In [33]:
%reset

Once deleted, variables cannot be recovered. Proceed (y/[n])? y


In [7]:
import os
os.chdir('../')

from data_handler import *
from kernel_methods import *
from metrics import *

import numpy as np
import itertools

from sklearn.linear_model import LogisticRegression
from sklearn.model_selection import cross_val_score

In [2]:
## Loading training data
tr0 = load_data(0, 'tr')
tr1 = load_data(1, 'tr')
tr2 = load_data(2, 'tr')

## Loading test data
te0 = load_data(0, 'te')
te1 = load_data(1, 'te')
te2 = load_data(2, 'te')

# Create the mismatch kernel functions

In [3]:
def create_vocab(alphabet, substring_length):
    '''
    Create all the vocabulary of all possibles words using the alphabet: all
    combination of length substring_length. Vocabulary is of size |alphabet|^substring_length.
    
    Input:
        alphabet: letters available in the alphabet
        substring_length: lenghth of words
        
    Output:
        vocab2index: dictionary associating each word in the vocab to an index (integer)

[Stored records]
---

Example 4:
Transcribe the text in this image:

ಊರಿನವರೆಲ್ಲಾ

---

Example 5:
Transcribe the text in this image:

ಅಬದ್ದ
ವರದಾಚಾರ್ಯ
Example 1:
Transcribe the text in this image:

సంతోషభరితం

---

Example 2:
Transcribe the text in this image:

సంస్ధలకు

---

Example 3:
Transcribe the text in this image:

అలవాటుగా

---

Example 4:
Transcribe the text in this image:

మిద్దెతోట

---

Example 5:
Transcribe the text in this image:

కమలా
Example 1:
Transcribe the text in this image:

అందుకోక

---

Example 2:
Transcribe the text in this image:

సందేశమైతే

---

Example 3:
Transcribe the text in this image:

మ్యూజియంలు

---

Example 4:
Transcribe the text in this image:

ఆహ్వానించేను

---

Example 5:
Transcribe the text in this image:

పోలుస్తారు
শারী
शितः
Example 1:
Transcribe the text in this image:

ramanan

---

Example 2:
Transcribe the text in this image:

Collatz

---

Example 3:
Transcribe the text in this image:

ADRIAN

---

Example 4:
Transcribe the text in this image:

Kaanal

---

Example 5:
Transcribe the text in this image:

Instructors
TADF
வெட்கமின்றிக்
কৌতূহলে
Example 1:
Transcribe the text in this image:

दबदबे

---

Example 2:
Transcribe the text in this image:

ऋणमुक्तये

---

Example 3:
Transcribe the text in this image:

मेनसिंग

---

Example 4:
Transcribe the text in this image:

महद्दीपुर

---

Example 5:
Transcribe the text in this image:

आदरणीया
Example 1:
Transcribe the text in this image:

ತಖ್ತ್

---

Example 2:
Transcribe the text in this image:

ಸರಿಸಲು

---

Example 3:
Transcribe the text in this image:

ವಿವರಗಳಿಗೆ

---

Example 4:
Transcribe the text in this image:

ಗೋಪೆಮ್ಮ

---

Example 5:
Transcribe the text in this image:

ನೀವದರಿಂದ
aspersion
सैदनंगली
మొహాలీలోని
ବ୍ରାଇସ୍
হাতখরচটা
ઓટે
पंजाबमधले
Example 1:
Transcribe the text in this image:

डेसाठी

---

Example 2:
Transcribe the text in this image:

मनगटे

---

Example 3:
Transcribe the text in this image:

■ Task to complete
Proceed with the Python notebook on mismatch kernel functions, writing on from its final line.

■ Reply to the task
        index2vocab: dictionary associating each index to a word in the vocab
    '''
    vocab = [''.join(i) for i in itertools.product(alphabet, repeat = substring_length)]
    
    vocab2index = {}
    index2vocab = {}
    for idx, v in enumerate(vocab):
        vocab2index[v] = idx
        index2vocab[idx] = v
        
    return vocab2index, index2vocab


def is_neighbour(alpha, beta, mismatch):
    '''
    Check if word beta is in the neighbourhood of word alpha as defined by Leslie and al.
    http://citeseerx.ist.psu.edu/viewdoc/download?doi=10.1.1.86.7384&rep=rep1&type=pdf
    
    Input:
        alpha: first word
        beta: second word
        mismatch: tolerance of mismatch
    Output
        Boolean: True if beta is the mismatch-neighbourhood of alpha
    '''
    if sum(a!=b for a, b in zip(alpha, beta)) <= mismatch:
        return True
    else:
        return False
    
def compute_neighbours(vocab2index, mismatch):
    '''
    Compute once for all the neighbours of each word in the vocabulary.
    
    Input:
        vocab2index: vocabulary
        mismatch: tolerance of mismatch
    Output:
        Dictionary of neighbours for each word in the vocabulary.
    '''
    vocab = vocab2index.keys()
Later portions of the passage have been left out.